**Yapılacaklar:**
1 - Kiraların banka kanalıyla tahsili yazısında "tahsil ettiğiniz ya" ile "Uygulama nasıl olacak?" arasındaki kısmı, bu ifadeler de dahil, harfi harfine yazın.
2 - Kiraların banka kanalıyla tahsili yazısını kaldığı yerden sürdürün.

Kiraları banka kanalıyla tahsil etmeye/ödemeye başladınız mı?

YAYINLAMA
GÜNCELLEME

VERGİ PORTALI / M. Bilgütay YAŞAR

bilgutay.yasar@tr.pwc.com

06.08.2008 tarihli DÜNYA Gazetesi'nde de yazdığım üzere 01.11.2008 tarihinden itibaren kiraların bankalar aracılığıyla tahsil edilme zorunluluğu başlamış bulunmaktadır. Konunun kamuoyunda yeterince tartışılmadığı ve bilinmediğini düşünerek aynı yazıyı tekrarlama ihtiyacı duydum

Zorunluluğun yerine getirilmemesi önemli tutarlarda cezayı gerektirmesi nedeniyle konutlarından kira geliri elde eden okuyucularımız ile işyerlerini kiraya veren ve kiralayan okuyucularımızın bu yazıyı dikkatlice okumalarını salık veririm.

Kimler bu kapsamda?

1- Evinizi konut olarak kiraya vermişseniz ve aylık kira tutarınız 500 YTL ve üzerinde ise,

2- Sahibi olduğunuz işyerini kiraya vermişseniz (kira tutarı ne olursa olsun),

3- İşyerinizde kiracı iseniz (ödediğiniz kira tutarı ne olursa olsun)

tahsil ettiğiniz ya da ödediğiniz (sadece işyeri için) kiraların banka ya da posta idaresi tarafından düzenlenmiş belgelerle tevsik edilmesi zorunlu hale getirilmiştir.

Zorunluluk kapsamına girmek için konutlarda, her konuttan alınan tutarın 500 YTL'yi geçmesi gerekmektedir. Örneğin üç adet konutunu 300'er YTL'ye kiraya verilmesi durumunda ödemelerin bankalar aracılığıyla tahsil edilme zorunluluğu bulunmamaktadır. İşyerlerinde ise 500 YTL sınırı söz konusu olmayıp, tutar ne olursa olsun ödemenin ve tahsilatın bankalar aracılığıyla yapılması zorunlu olacaktır.

Bankalar ve posta idaresi tarafından düzenlenen dekont ve hesap bildirim cetvelleri bu tevsik için yeterli olacaktır. Bankaların internet şubelerince düzenlenen belgelerde kullanılabilecektir.

Uygulama nasıl olacak?

Eğer yukarıda belirttiğimiz kapsama giriyorsanız, tahsil edeceğiniz (hangi döneme ait olursa olsun) konut ve işyeri kiraları ile ödeyeceğiniz işyeri kirasını mutlaka banka ya da posta aracığıyla tahsil etmeniz ya da ödemeniz gerekecek.

Anlaşılacağı üzere işyerleri için hem kiracıya hem de malike zorunluluk getirilmişken, konutlar için sadece ev sahibine bankayı kullanma zorunluluğu getirilmiştir. Bununla birlikte ev sahibi kirasını banka kanalıyla isteyeceğinden kiracı da dolaylı olarak kapsama girmiş olacaktır. Ancak paranın banka kanalıyla tahsil edilmemesi durumunda cezaya muhatap olacak kişi ev sahibi olacaktır.

**Gösterilen kayıtlar:**
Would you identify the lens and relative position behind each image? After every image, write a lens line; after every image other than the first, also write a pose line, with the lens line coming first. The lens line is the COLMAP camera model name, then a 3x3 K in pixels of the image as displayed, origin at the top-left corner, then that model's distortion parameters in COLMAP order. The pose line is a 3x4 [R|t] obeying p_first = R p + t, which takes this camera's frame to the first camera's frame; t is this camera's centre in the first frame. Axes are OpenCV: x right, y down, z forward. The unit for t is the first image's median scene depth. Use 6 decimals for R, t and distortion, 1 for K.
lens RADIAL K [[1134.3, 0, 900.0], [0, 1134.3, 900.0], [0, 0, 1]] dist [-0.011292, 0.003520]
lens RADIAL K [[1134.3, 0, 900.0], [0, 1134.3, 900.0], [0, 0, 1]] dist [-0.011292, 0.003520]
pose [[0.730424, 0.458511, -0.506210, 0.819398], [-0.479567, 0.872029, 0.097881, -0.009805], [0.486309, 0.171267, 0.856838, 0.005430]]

* * *

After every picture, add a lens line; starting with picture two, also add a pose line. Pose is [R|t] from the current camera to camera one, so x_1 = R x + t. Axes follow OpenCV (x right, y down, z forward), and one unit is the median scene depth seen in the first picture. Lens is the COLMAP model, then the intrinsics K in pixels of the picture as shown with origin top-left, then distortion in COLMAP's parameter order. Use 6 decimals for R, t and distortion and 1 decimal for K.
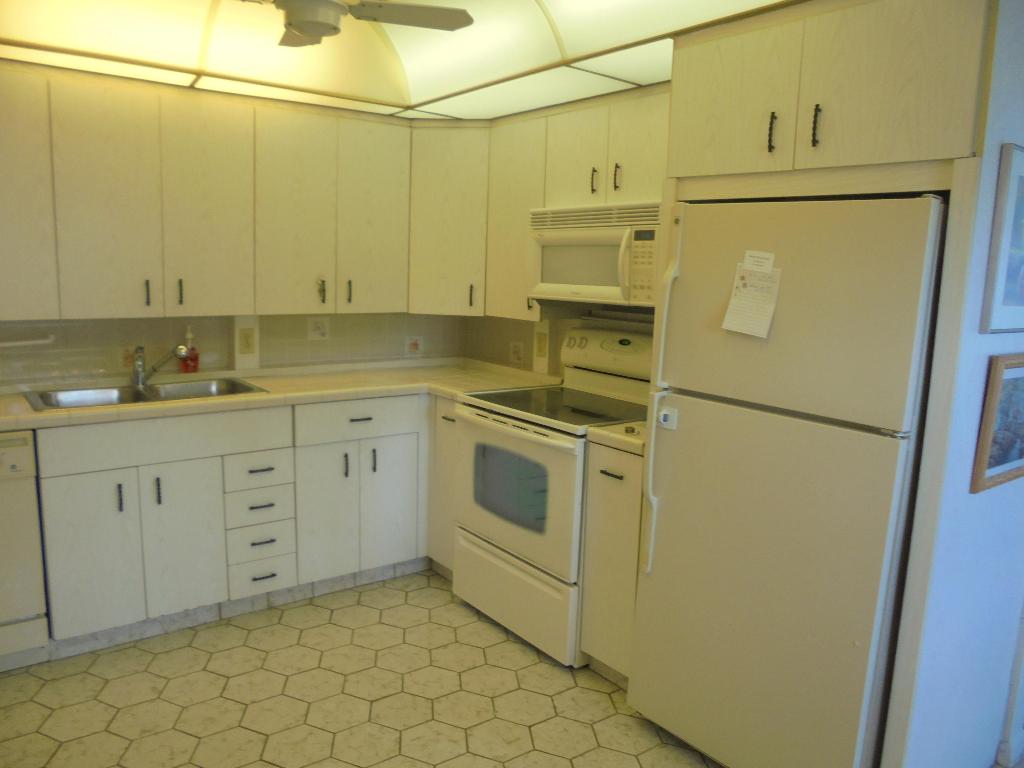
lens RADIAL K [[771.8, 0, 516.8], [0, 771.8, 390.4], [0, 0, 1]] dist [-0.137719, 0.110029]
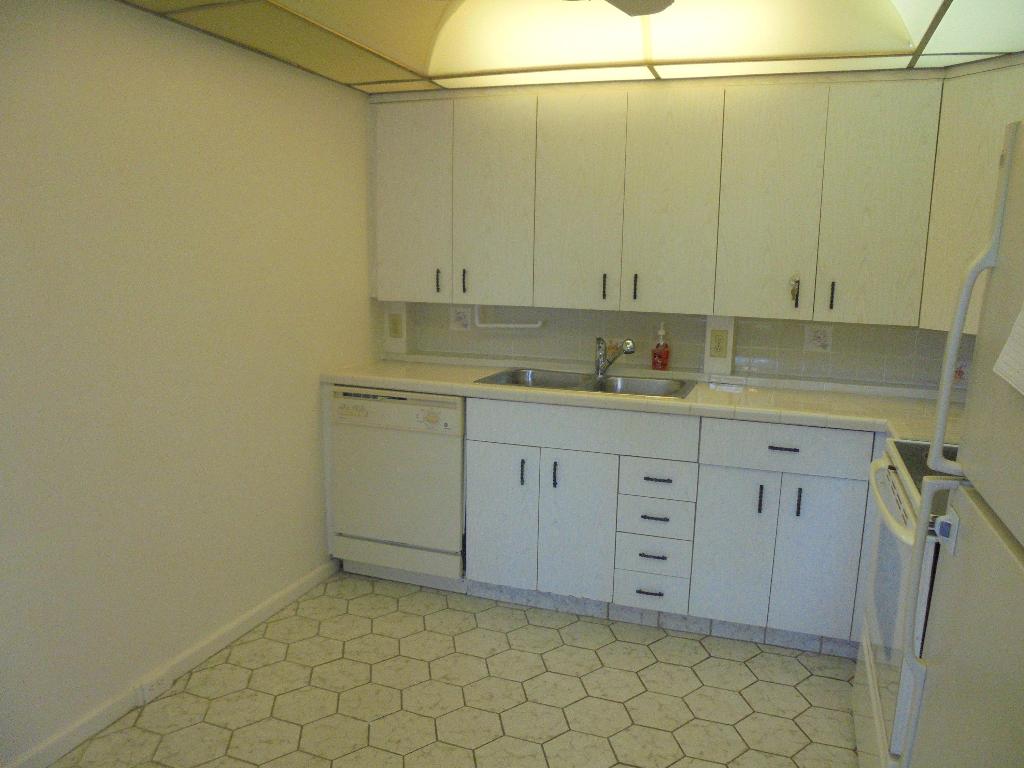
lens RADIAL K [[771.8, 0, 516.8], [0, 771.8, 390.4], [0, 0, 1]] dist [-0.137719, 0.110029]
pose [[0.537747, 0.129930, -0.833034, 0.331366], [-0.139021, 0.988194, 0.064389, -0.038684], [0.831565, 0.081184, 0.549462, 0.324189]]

**Sırayla yanıtlar:**
1 -
tahsil ettiğiniz ya da ödediğiniz (sadece işyeri için) kiraların banka ya da posta idaresi tarafından düzenlenmiş belgelerle tevsik edilmesi zorunlu hale getirilmiştir.

Zorunluluk kapsamına girmek için konutlarda, her konuttan alınan tutarın 500 YTL'yi geçmesi gerekmektedir. Örneğin üç adet konutunu 300'er YTL'ye kiraya verilmesi durumunda ödemelerin bankalar aracılığıyla tahsil edilme zorunluluğu bulunmamaktadır. İşyerlerinde ise 500 YTL sınırı söz konusu olmayıp, tutar ne olursa olsun ödemenin ve tahsilatın bankalar aracılığıyla yapılması zorunlu olacaktır.

Bankalar ve posta idaresi tarafından düzenlenen dekont ve hesap bildirim cetvelleri bu tevsik için yeterli olacaktır. Bankaların internet şubelerince düzenlenen belgelerde kullanılabilecektir.

Uygulama nasıl olacak?

2 -
Bu uygulamada banka ya da posta dekontlarının her hangi bir vergi dairesine ibraz etme ya da gönderme zorunluluğu bulunmamaktadır. Ancak yapılacak incelemelerde uygulamaya uyulmamış olması halinde sorumlular aşağıda açıklayacağımız cezaları ödemek zorunda kalacaklardır.

Zorunluluğa uyulmaz ise ne olacak?

Uygulama kapsamındaki kişiler zorunluluğa uymadıkları takdirde işleme konu tutarın yüzde 5'i tutarında özel usulsüzlük cezası ödeyeceklerdir. Ancak bu ceza;

- Birinci sınıf tüccar ya da serbest meslek erbabı için 1.490 YTL'den,

- İkinci sınıf tüccarlar, defter tutan çiftçiler ve kazancı basit usulde tespit edilenler için 680 YTL den,

- Yukarıda yazılı olanlar dışındakiler için ise 320 YTL'den az olamayacaktır.

Örneğin Emekli Mehmet Amca, sahibi olduğu evden 500 YTL ve üzerinde kirayı aynı apartmanda oturan kiracısı Ayşe Hanım Teyze'den elden almış ise 320 YTL özel usulsüzlük cezası ödeyecektir. Ayşe Hanım Teyze'nin bir ceza ödemesi söz konusu olmayacaktır. Eğer Mehmet Amca bir yıl boyunca tüm kiralarını bu şekilde tahsil ederse cezası 320 X 12 = 3.840 YTL olacaktır. Tabii böyle bir durumda varın Mehmet Amcanın halini siz düşünün.

Mehmet Amcanın her yıl tahsil ettiği kira gelirlerini kuruşuna kadar beyan etmiş olması ve vergisini ödemesi halinde dahi, sırf tahsilatı elden yaptı diye 3.840 YTL caza ile cezalandırılması ne kadar hakkaniyete uyacaktır?

Kısacası kurunun yanın da yaş da yanacak gibi gözüküyor aman dikkat!!!!